One compelling aspect of this countdown business is philosophical. At 2,000-plus songs, some percentage was probably always going to hew to XPN’s taste. Local acts like the Hooters, Amos Lee and Low Cut Connie are very much here. And believe it or not, “local” extends to Bruce Springsteen and Billy Joel, who, as of midday Monday, had almost 30 entries between them. But how would a countdown of the 2,020 greatest songs proceed over at, say, WDAS, where the format is now old-school R&B and “The Steve Harvey Morning Show” anchors the a.m. block? Power 99 used to have a nightly countdown show that one song — Shirley Murdock’s “As We Lay” or Keith Sweat’s “Make It Last Forever” or Prince’s “Adore”— would dominate for what felt like weeks. What would a more epochal undertaking look like?

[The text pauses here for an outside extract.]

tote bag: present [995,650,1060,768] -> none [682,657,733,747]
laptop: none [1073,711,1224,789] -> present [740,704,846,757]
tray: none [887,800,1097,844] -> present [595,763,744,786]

Would WMMR find a way to make inroads there, too?
And what would the same countdown reveal at a similar station in Anchorage or Montgomery or Chicago or the Bay Area? Does it matter that a few corporate behemoths have flattened pop’s palette? Can a chart still quantify local taste? Would an accurate answer prove as vexing as precise electoral polling data, because, in part, we now live on Spotify, Apple Music and YouTube? Is this entire process just too random and subjective to be worth continuing?

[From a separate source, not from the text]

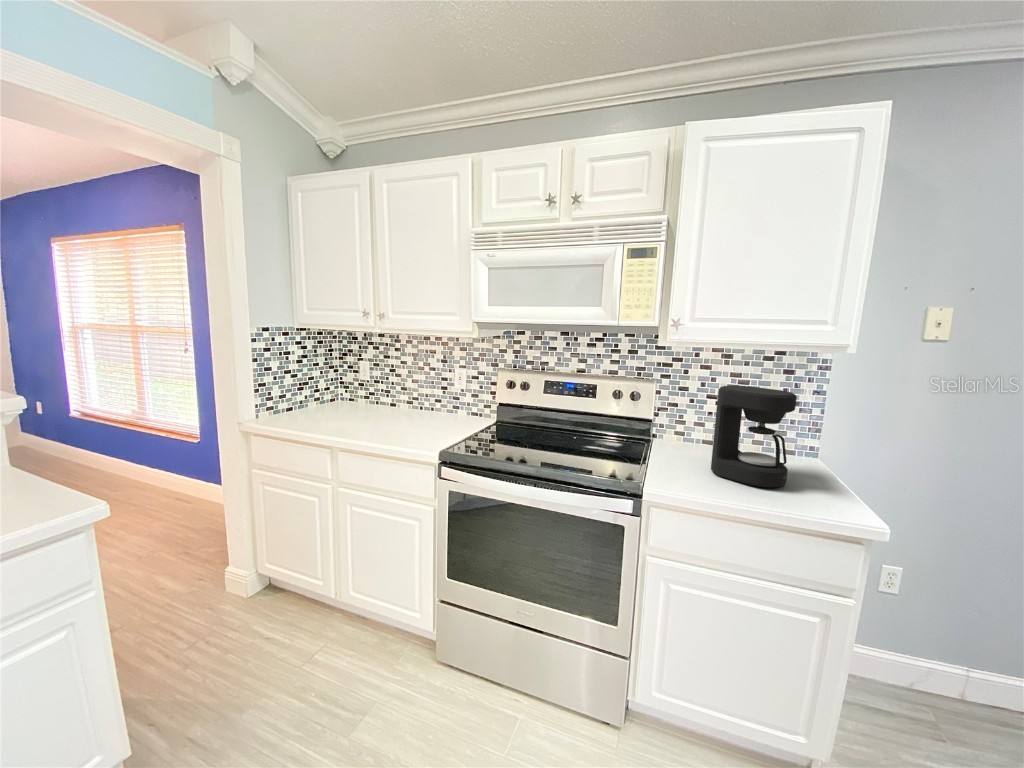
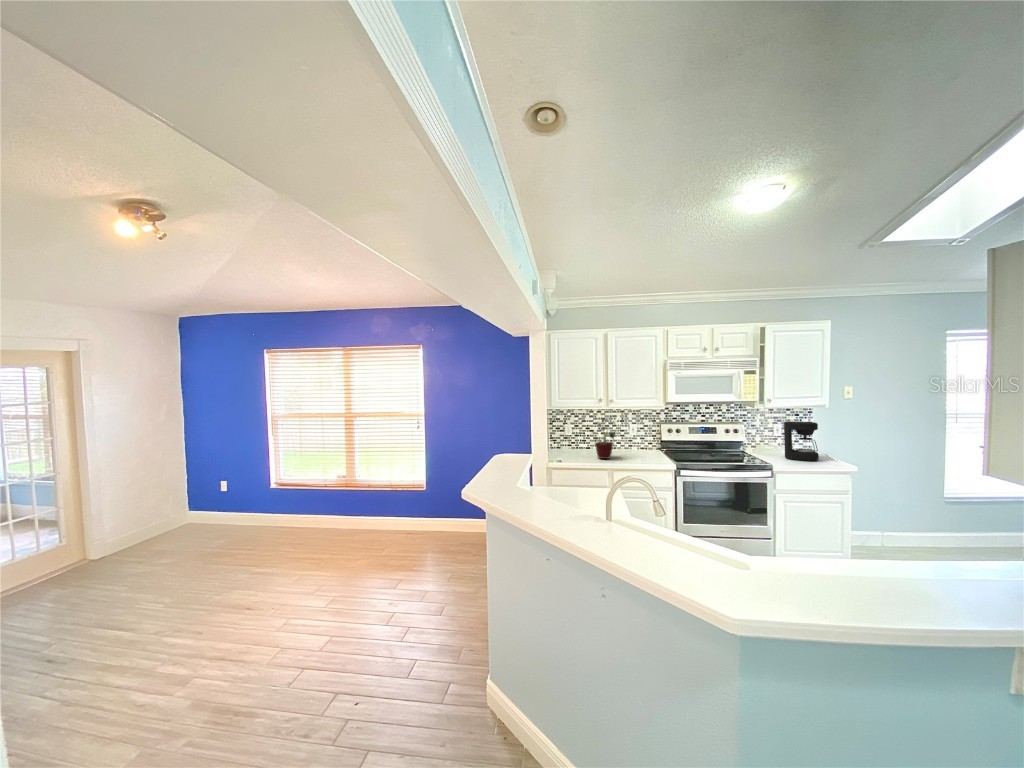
potted plant: none [334,351,397,429] -> present [595,419,615,459]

I vote no; it’s not. I treasure the folly of it, the surprises, the mind-bending idea that a ranking process could place the number 1,995 next to something as celestial as Franklin’s “Amazing Grace” and go on to play another song after Ella Fitzgerald turns “Mack the Knife” into thrilling mass murder. I think “Brilliant Disguise” is a better Springsteen song than the certain finalist “Born to Run,” but no chart will ever reflect that, because it’s a blasphemous position. But I like the drama of the blasphemy and the certitude of what a chart tells you: Modernization is hard work. XPN’s is a kaleidoscope nonetheless.
It’s true that you could build your own massive, perfectly tailored playlist. But you’d miss the astonishment of Kate Bush’s “Cloudbusting” kicking off the 767-to-764 block and A Tribe Called Quest’s “Scenario” ending it in smithereens. There’d be no shock at all in hearing, say, Edith Piaf’s “Non, je ne regrette rien” (1,093) follow the Notorious B.I.G.’s “Juicy” (1,094), which had chased Paul McCartney and Wings’ “Band on the Run” (1,095). There’s no happening upon Dan Fogelberg’s 40-year-old “Same Auld Lang Syne” and swearing it’s the lonely ghost lurking on Taylor Swift’s two quarantine albums. Ditto — if you’re up late enough — for hearing XPN’s newbie host Rahman Wortman go a little bonkers exclaiming that Outkast’s “B. O. B (Bombs Over Baghdad)” did indeed make the cut.
And you certainly couldn’t cringe at Olivia Newton-John’s “Xanadu” and the Richard Harris travesty known as “MacArthur Park.” I suspect that the people who voted for those two know that they’re trolls. But it doesn’t matter. Even songs as baffling (fine, as horrendous) as those have culminated in days and days of something we’ve grown increasingly estranged from: word-of-mouth radio.